While the status of federal sales tax legislation may be up in the air at present — especially in light of this week’s election results that will give the GOP control of the U.S. Senate — an E-Fairness Map released this week by the American Booksellers Association makes one thing abundantly clear: The number of states tackling e-fairness on their own continues to grow.
Out of the 45 states that collect sales tax, 33 have taken action to recoup lost sales tax revenue by passing a law and/or striking a deal with Amazon.com to collect sales tax in exchange for opening a facility. Nineteen of the 33 states have passed some form of sales tax fairness law.

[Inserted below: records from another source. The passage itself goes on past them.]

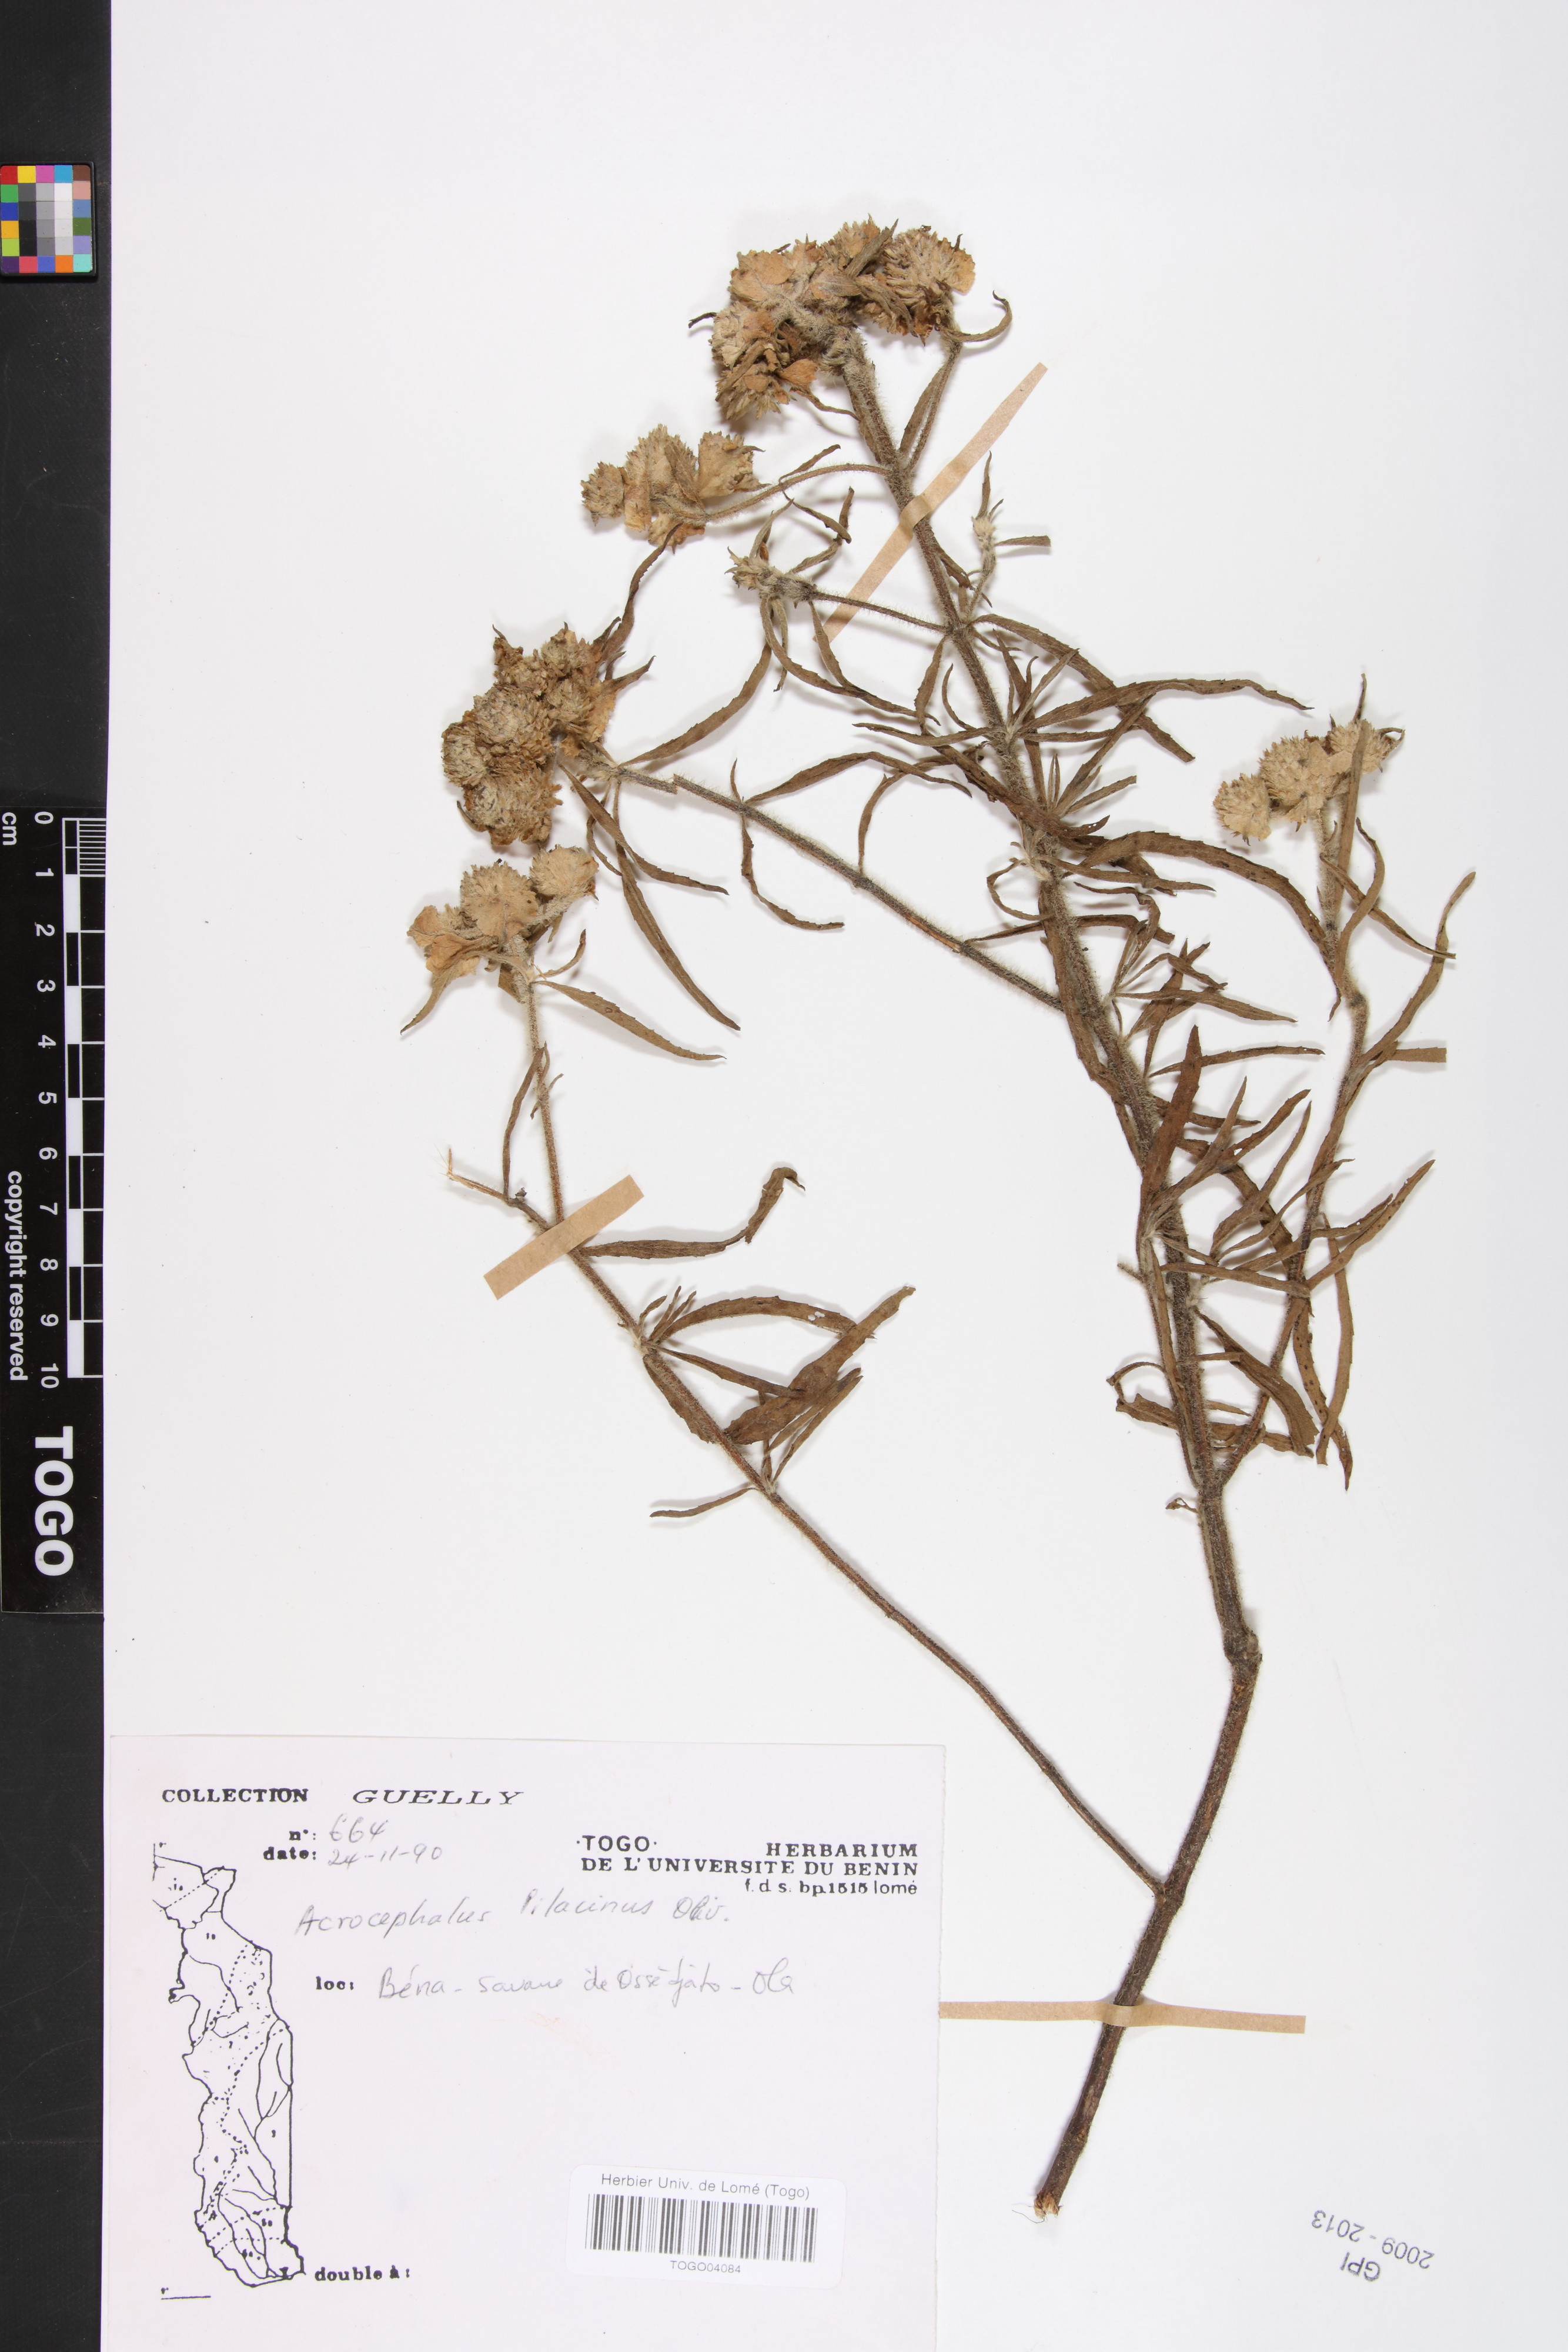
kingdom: Plantae
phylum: Tracheophyta
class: Magnoliopsida
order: Lamiales
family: Lamiaceae
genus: Haumaniastrum
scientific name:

The many colors of the map are testament to the different methods employed by states to recoup required sales tax revenue. States such as New York (in blue) have passed affiliate nexus laws, which require remote retailers with a broad network of affiliates in the state to collect and remit sales tax in the state. As a result, in a number of these states Amazon fired its affiliates. The retailer also challenged the law in New York. However, the law was upheld by three state courts, and the U.S. Supreme Court refused to hear appeals of those rulings in December 2013.
States noted in green on the map have passed an affiliate nexus and/or warehouse nexus law, and in these states Amazon has agreed to collect and remit sales tax, in most cases due to a facility that they have opened or have agreed to open in the near future.
In a number of states noted in orange, Amazon has made deals to open warehouse facilities and in exchange has agreed to collect and remit sales tax to the state.
States noted in yellow have passed “use tax” laws that require remote retailers to provide customers a notification of the total sale price of their purchases. In this way, the state hopes to prompt customers to pay use tax to the state on out-of-state purchases.
Meanwhile, Colorado (in maroon) passed the Marketplace Fairness & Small Business Protection Act in June 2014, a law that clarifies Colorado’s sales tax laws to stipulate that remote sellers that have an office, distribution facility, salesroom, warehouse, or storage place in Colorado are required to collect and remit sales tax to the state, as reported by Deloitte’s Multi-State Tax Alert. The law went into effect on July 1, 2014.